Based on the expression profiles of 283 genes associated with antigen presentation and the intersection of genes using the data, 22 prognostic genes were identified by univariate Cox analysis (p < 0.05). These 22 genes underwent our machine learning-based integration programme to develop consensus AIDPS. We fit 101 prediction models to the TRAIN-OV data set using the LOOCV framework and then compute the C-index for each model across all validation data sets (Figure 5A). Interestingly, the best model was RSF + Lasso, having the highest average C-index (0.573), and this combined model led all validated data sets in C-index (Figure 5A). The risk score was then calculated for each patient using the prognostic gene expression that was optimally represented in the model, and all patients were divided into two groups based on the optimal threshold established by the survminer package: the high-risk group and the low-risk group, as depicted in the figure. In Figure 5B–I, in the TRAIN-OV data set and the other seven validated data sets, compared with patients in the low-risk group, those in the high-risk group had significantly poorer overall survival (OS) (all p < 0.05). Meta-cohorts that combine all samples show the same trend (p < 0.05) (Figure 5J).

Details are in the caption following the image
Risk model construction results generated by machine learning-based integrated approach (AIDPS). Heat maps and average C-index bars (A) of seven validated data sets in 101 machine learning prognostic models. Survival analysis results of TRAIN training data and seven validation data sets (B–I). Merge survival analysis results (J) for all data sets.

3.6 Evaluation of AIDPS model

ROC analysis measured the discrimination of AIDPS, and the 1-year, 3-year and 5-year AUC in TRAIN-OV were 0.6, 0.636 and 0.695, respectively. The AUC of GSE26193 was 0.571, 0.519 and 0.52. In GSE26712, the values are 0.602, 0.674 and 0.618. 0.749, 0.629 and 0.608 in GSE30161; the values of GSE63885 are 0.532, 0.562 and 0.508. 0.527, 0.546 and 0.598 in GSE9891; 0.611 and 0.676 in GSE140082; in ICGC_OV_AU, the values are 0.495, 0.516 and 0.641. They are 0.584, 0.552 and 0.564 (Figure 6A). We present a bar chart of the C-index [95% confidence interval] for each cohort (Figure 6B). These indicators show that AIDPS performs consistently well across a number of independent cohorts. According to a prior study, clinical features, including the stage of the tumour, are also utilized to determine the prognosis of ovarian cancer in clinical practice. Consequently, we compared AIDPS performance with prognostications from different clinics. As shown in Figure 6C–I. The accuracy of AIDPS was significantly better than other variables, including age and Stage stage.
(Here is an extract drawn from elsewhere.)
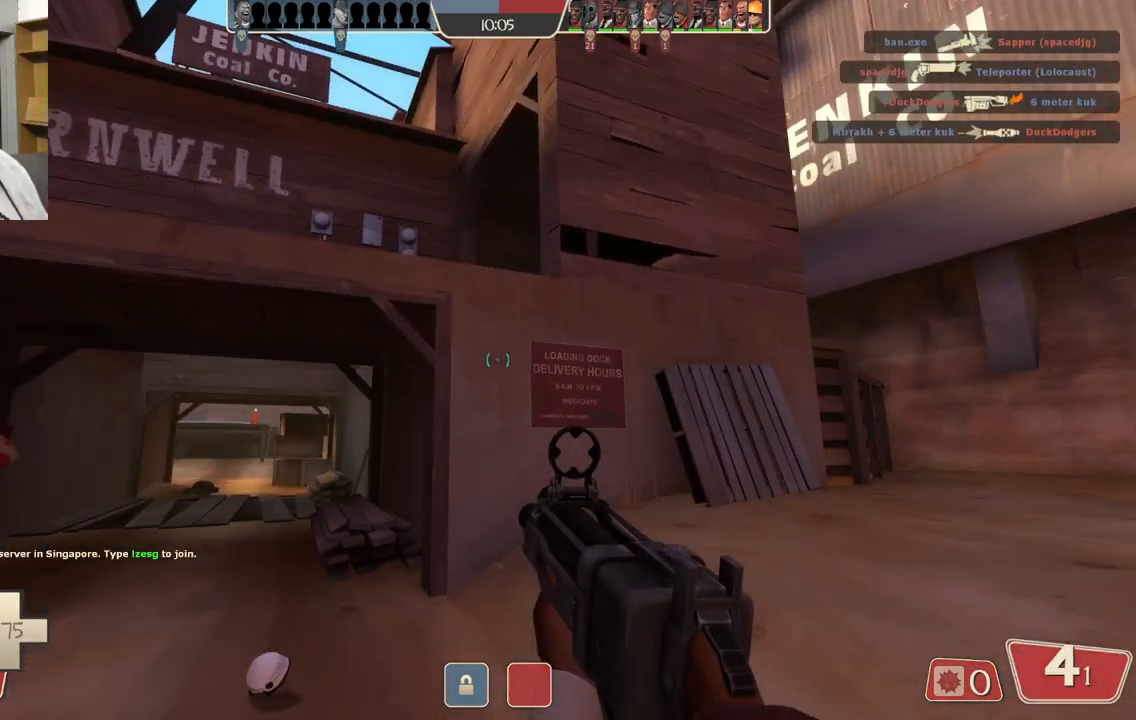
{"buttons": [], "left_stick": "right", "right_stick": "center", "events": []}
Details are in the caption following the image
Results of evaluation and analysis of the AIDPS model. Bar chart of AUC values for each data set at 1, 3 and 5 years (A). C-index error histogram (B) for each data set. C-index error histogram (C–I) of AIDPS and other clinical measures for TRAIN training set and 7 validation data sets. **p < 0.01; ***p < 0.001; ****p < 0.0001.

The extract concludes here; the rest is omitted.